Give only the number of lines below that contain the string "Surabaya", counting a match only when the case is the same.
*** Begin section ***
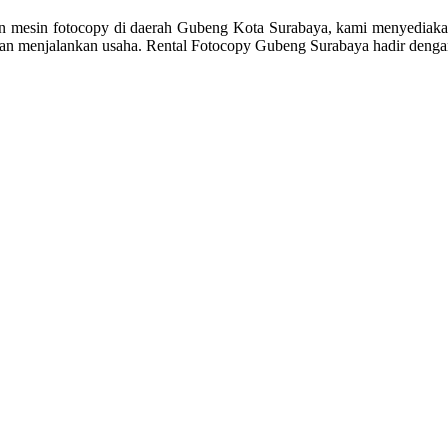
 mesin fotocopy di daerah Gubeng Kota Surabaya, kami menyediakan
n menjalankan usaha. Rental Fotocopy Gubeng Surabaya hadir dengan 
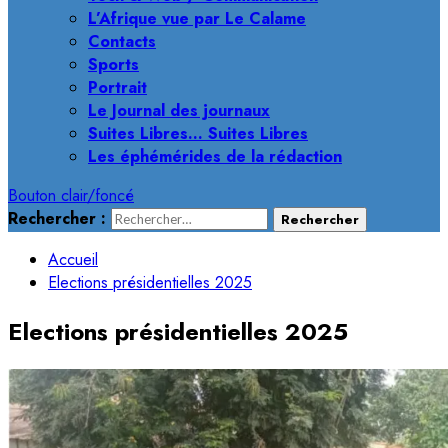
L’Afrique vue par Le Calame
Contacts
Sports
Portrait
Le Journal des journaux
Suites Libres… Suites Libres
Les éphémérides de la rédaction
Bouton clair/foncé
Rechercher :
Accueil
Elections présidentielles 2025
Elections présidentielles 2025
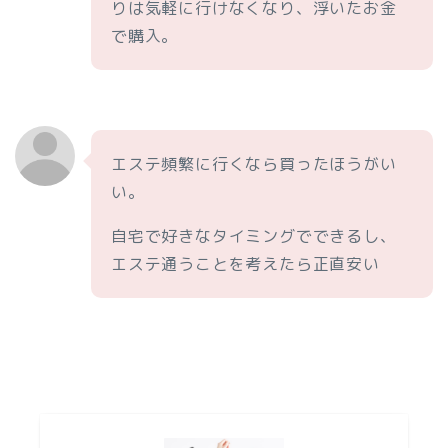
りは気軽に行けなくなり、浮いたお金
で購入。
エステ頻繁に行くなら買ったほうがい
い。
自宅で好きなタイミングでできるし、
エステ通うことを考えたら正直安い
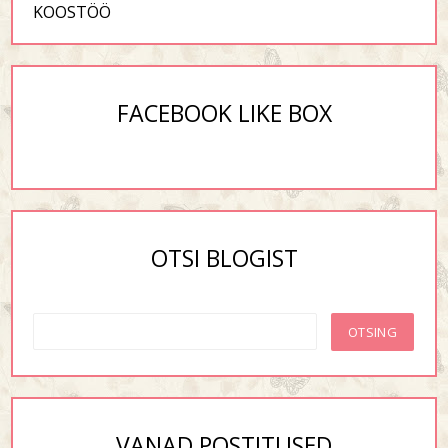
KOOSTÖÖ
FACEBOOK LIKE BOX
OTSI BLOGIST
VANAD POSTITUSED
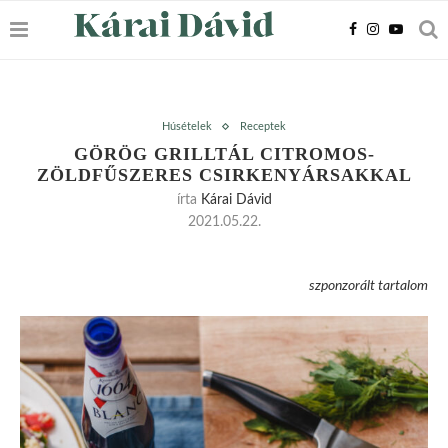
Húsételek
Receptek
GÖRÖG GRILLTÁL CITROMOS-
ZÖLDFŰSZERES CSIRKENYÁRSAKKAL
írta
Kárai Dávid
2021.05.22.
szponzorált tartalom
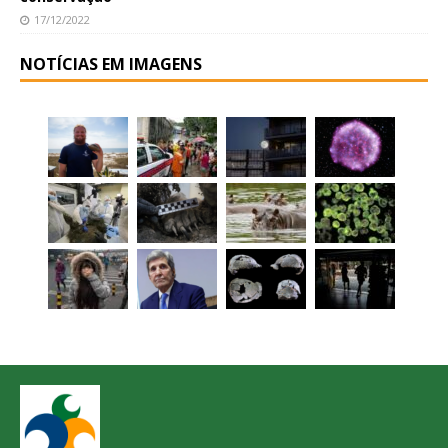
17/12/2022
NOTÍCIAS EM IMAGENS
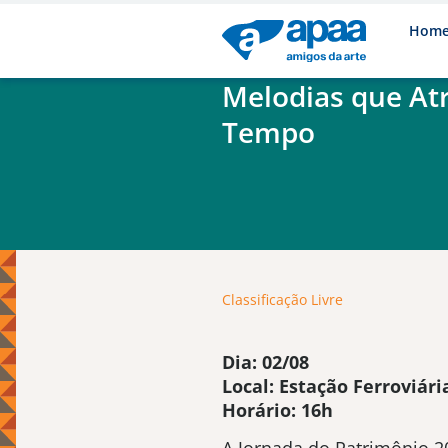
Hom
Melodias que At
Tempo
Classificação Livre
Dia: 02/08
Local: Estação Ferroviár
Horário: 16h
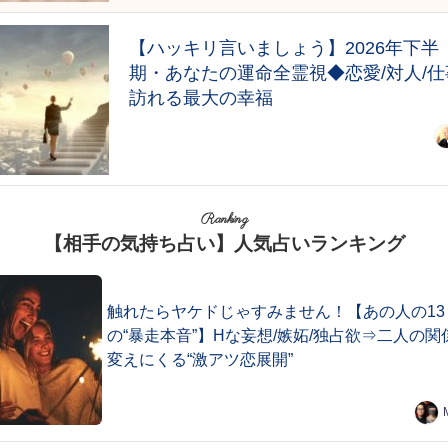
【ハッキリ言いましょう】2026年下半
期・あなたの運命全霊視◆恋愛/対人/仕
訪れる最大の幸福
Ranking
【相手の気持ち占い】人気占いランキング
触れたらヤケドじゃすみません！【あの人の13
の“暴走本音”】Hな妄想/嫉妬/独占欲⇒二人の関
変えにくる“激アツ恋展開”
*** End section ***
> **ANSWER TO THIS TASK**:
2